▸ Work item:
Every record below is to be restated verbatim, though its images are not.

====== Extracted material ======

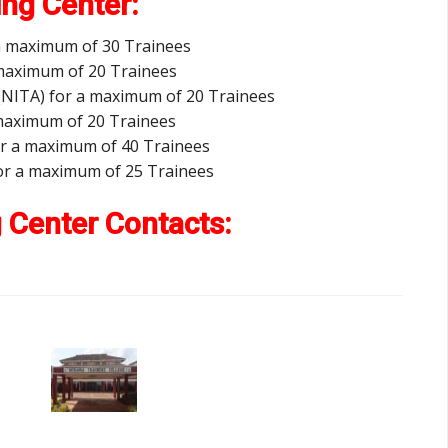
ing Center:
 a maximum of 30 Trainees
 maximum of 20 Trainees
y (NITA) for a maximum of 20 Trainees
a maximum of 20 Trainees
or a maximum of 40 Trainees
 for a maximum of 25 Trainees
g Center Contacts:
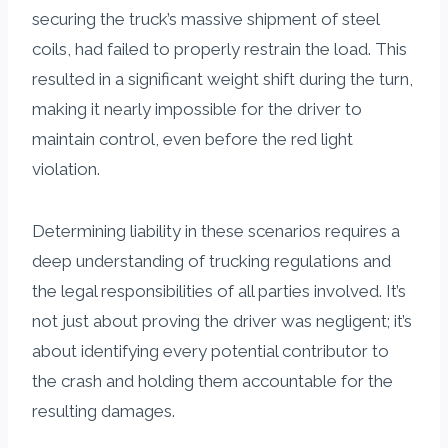
securing the truck’s massive shipment of steel
coils, had failed to properly restrain the load. This
resulted in a significant weight shift during the turn,
making it nearly impossible for the driver to
maintain control, even before the red light
violation.
Determining liability in these scenarios requires a
deep understanding of trucking regulations and
the legal responsibilities of all parties involved. It’s
not just about proving the driver was negligent; it’s
about identifying every potential contributor to
the crash and holding them accountable for the
resulting damages.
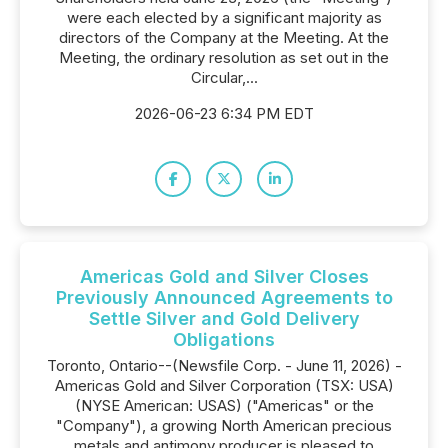
were each elected by a significant majority as
directors of the Company at the Meeting. At the
Meeting, the ordinary resolution as set out in the
Circular,...
2026-06-23 6:34 PM EDT
Americas Gold and Silver Closes
Previously Announced Agreements to
Settle Silver and Gold Delivery
Obligations
Toronto, Ontario--(Newsfile Corp. - June 11, 2026) -
Americas Gold and Silver Corporation (TSX: USA)
(NYSE American: USAS) ("Americas" or the
"Company"), a growing North American precious
metals and antimony producer is pleased to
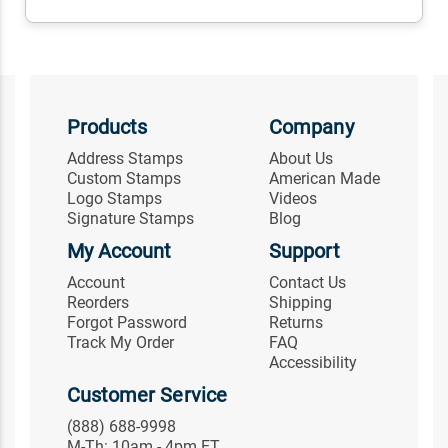
Products
Company
Address Stamps
About Us
Custom Stamps
American Made
Logo Stamps
Videos
Signature Stamps
Blog
My Account
Support
Account
Contact Us
Reorders
Shipping
Forgot Password
Returns
Track My Order
FAQ
Accessibility
Customer Service
(888) 688-9998
M-Th: 10am - 4pm ET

======

▸ Task result:
ing Center:
 a maximum of 30 Trainees
 maximum of 20 Trainees
y (NITA) for a maximum of 20 Trainees
a maximum of 20 Trainees
or a maximum of 40 Trainees
 for a maximum of 25 Trainees
g Center Contacts:
securing the truck’s massive shipment of steel
coils, had failed to properly restrain the load. This
resulted in a significant weight shift during the turn,
making it nearly impossible for the driver to
maintain control, even before the red light
violation.
Determining liability in these scenarios requires a
deep understanding of trucking regulations and
the legal responsibilities of all parties involved. It’s
not just about proving the driver was negligent; it’s
about identifying every potential contributor to
the crash and holding them accountable for the
resulting damages.
were each elected by a significant majority as
directors of the Company at the Meeting. At the
Meeting, the ordinary resolution as set out in the
Circular,...
2026-06-23 6:34 PM EDT
Americas Gold and Silver Closes
Previously Announced Agreements to
Settle Silver and Gold Delivery
Obligations
Toronto, Ontario--(Newsfile Corp. - June 11, 2026) -
Americas Gold and Silver Corporation (TSX: USA)
(NYSE American: USAS) ("Americas" or the
"Company"), a growing North American precious
metals and antimony producer is pleased to
Products
Company
Address Stamps
About Us
Custom Stamps
American Made
Logo Stamps
Videos
Signature Stamps
Blog
My Account
Support
Account
Contact Us
Reorders
Shipping
Forgot Password
Returns
Track My Order
FAQ
Accessibility
Customer Service
(888) 688-9998
M-Th: 10am - 4pm ET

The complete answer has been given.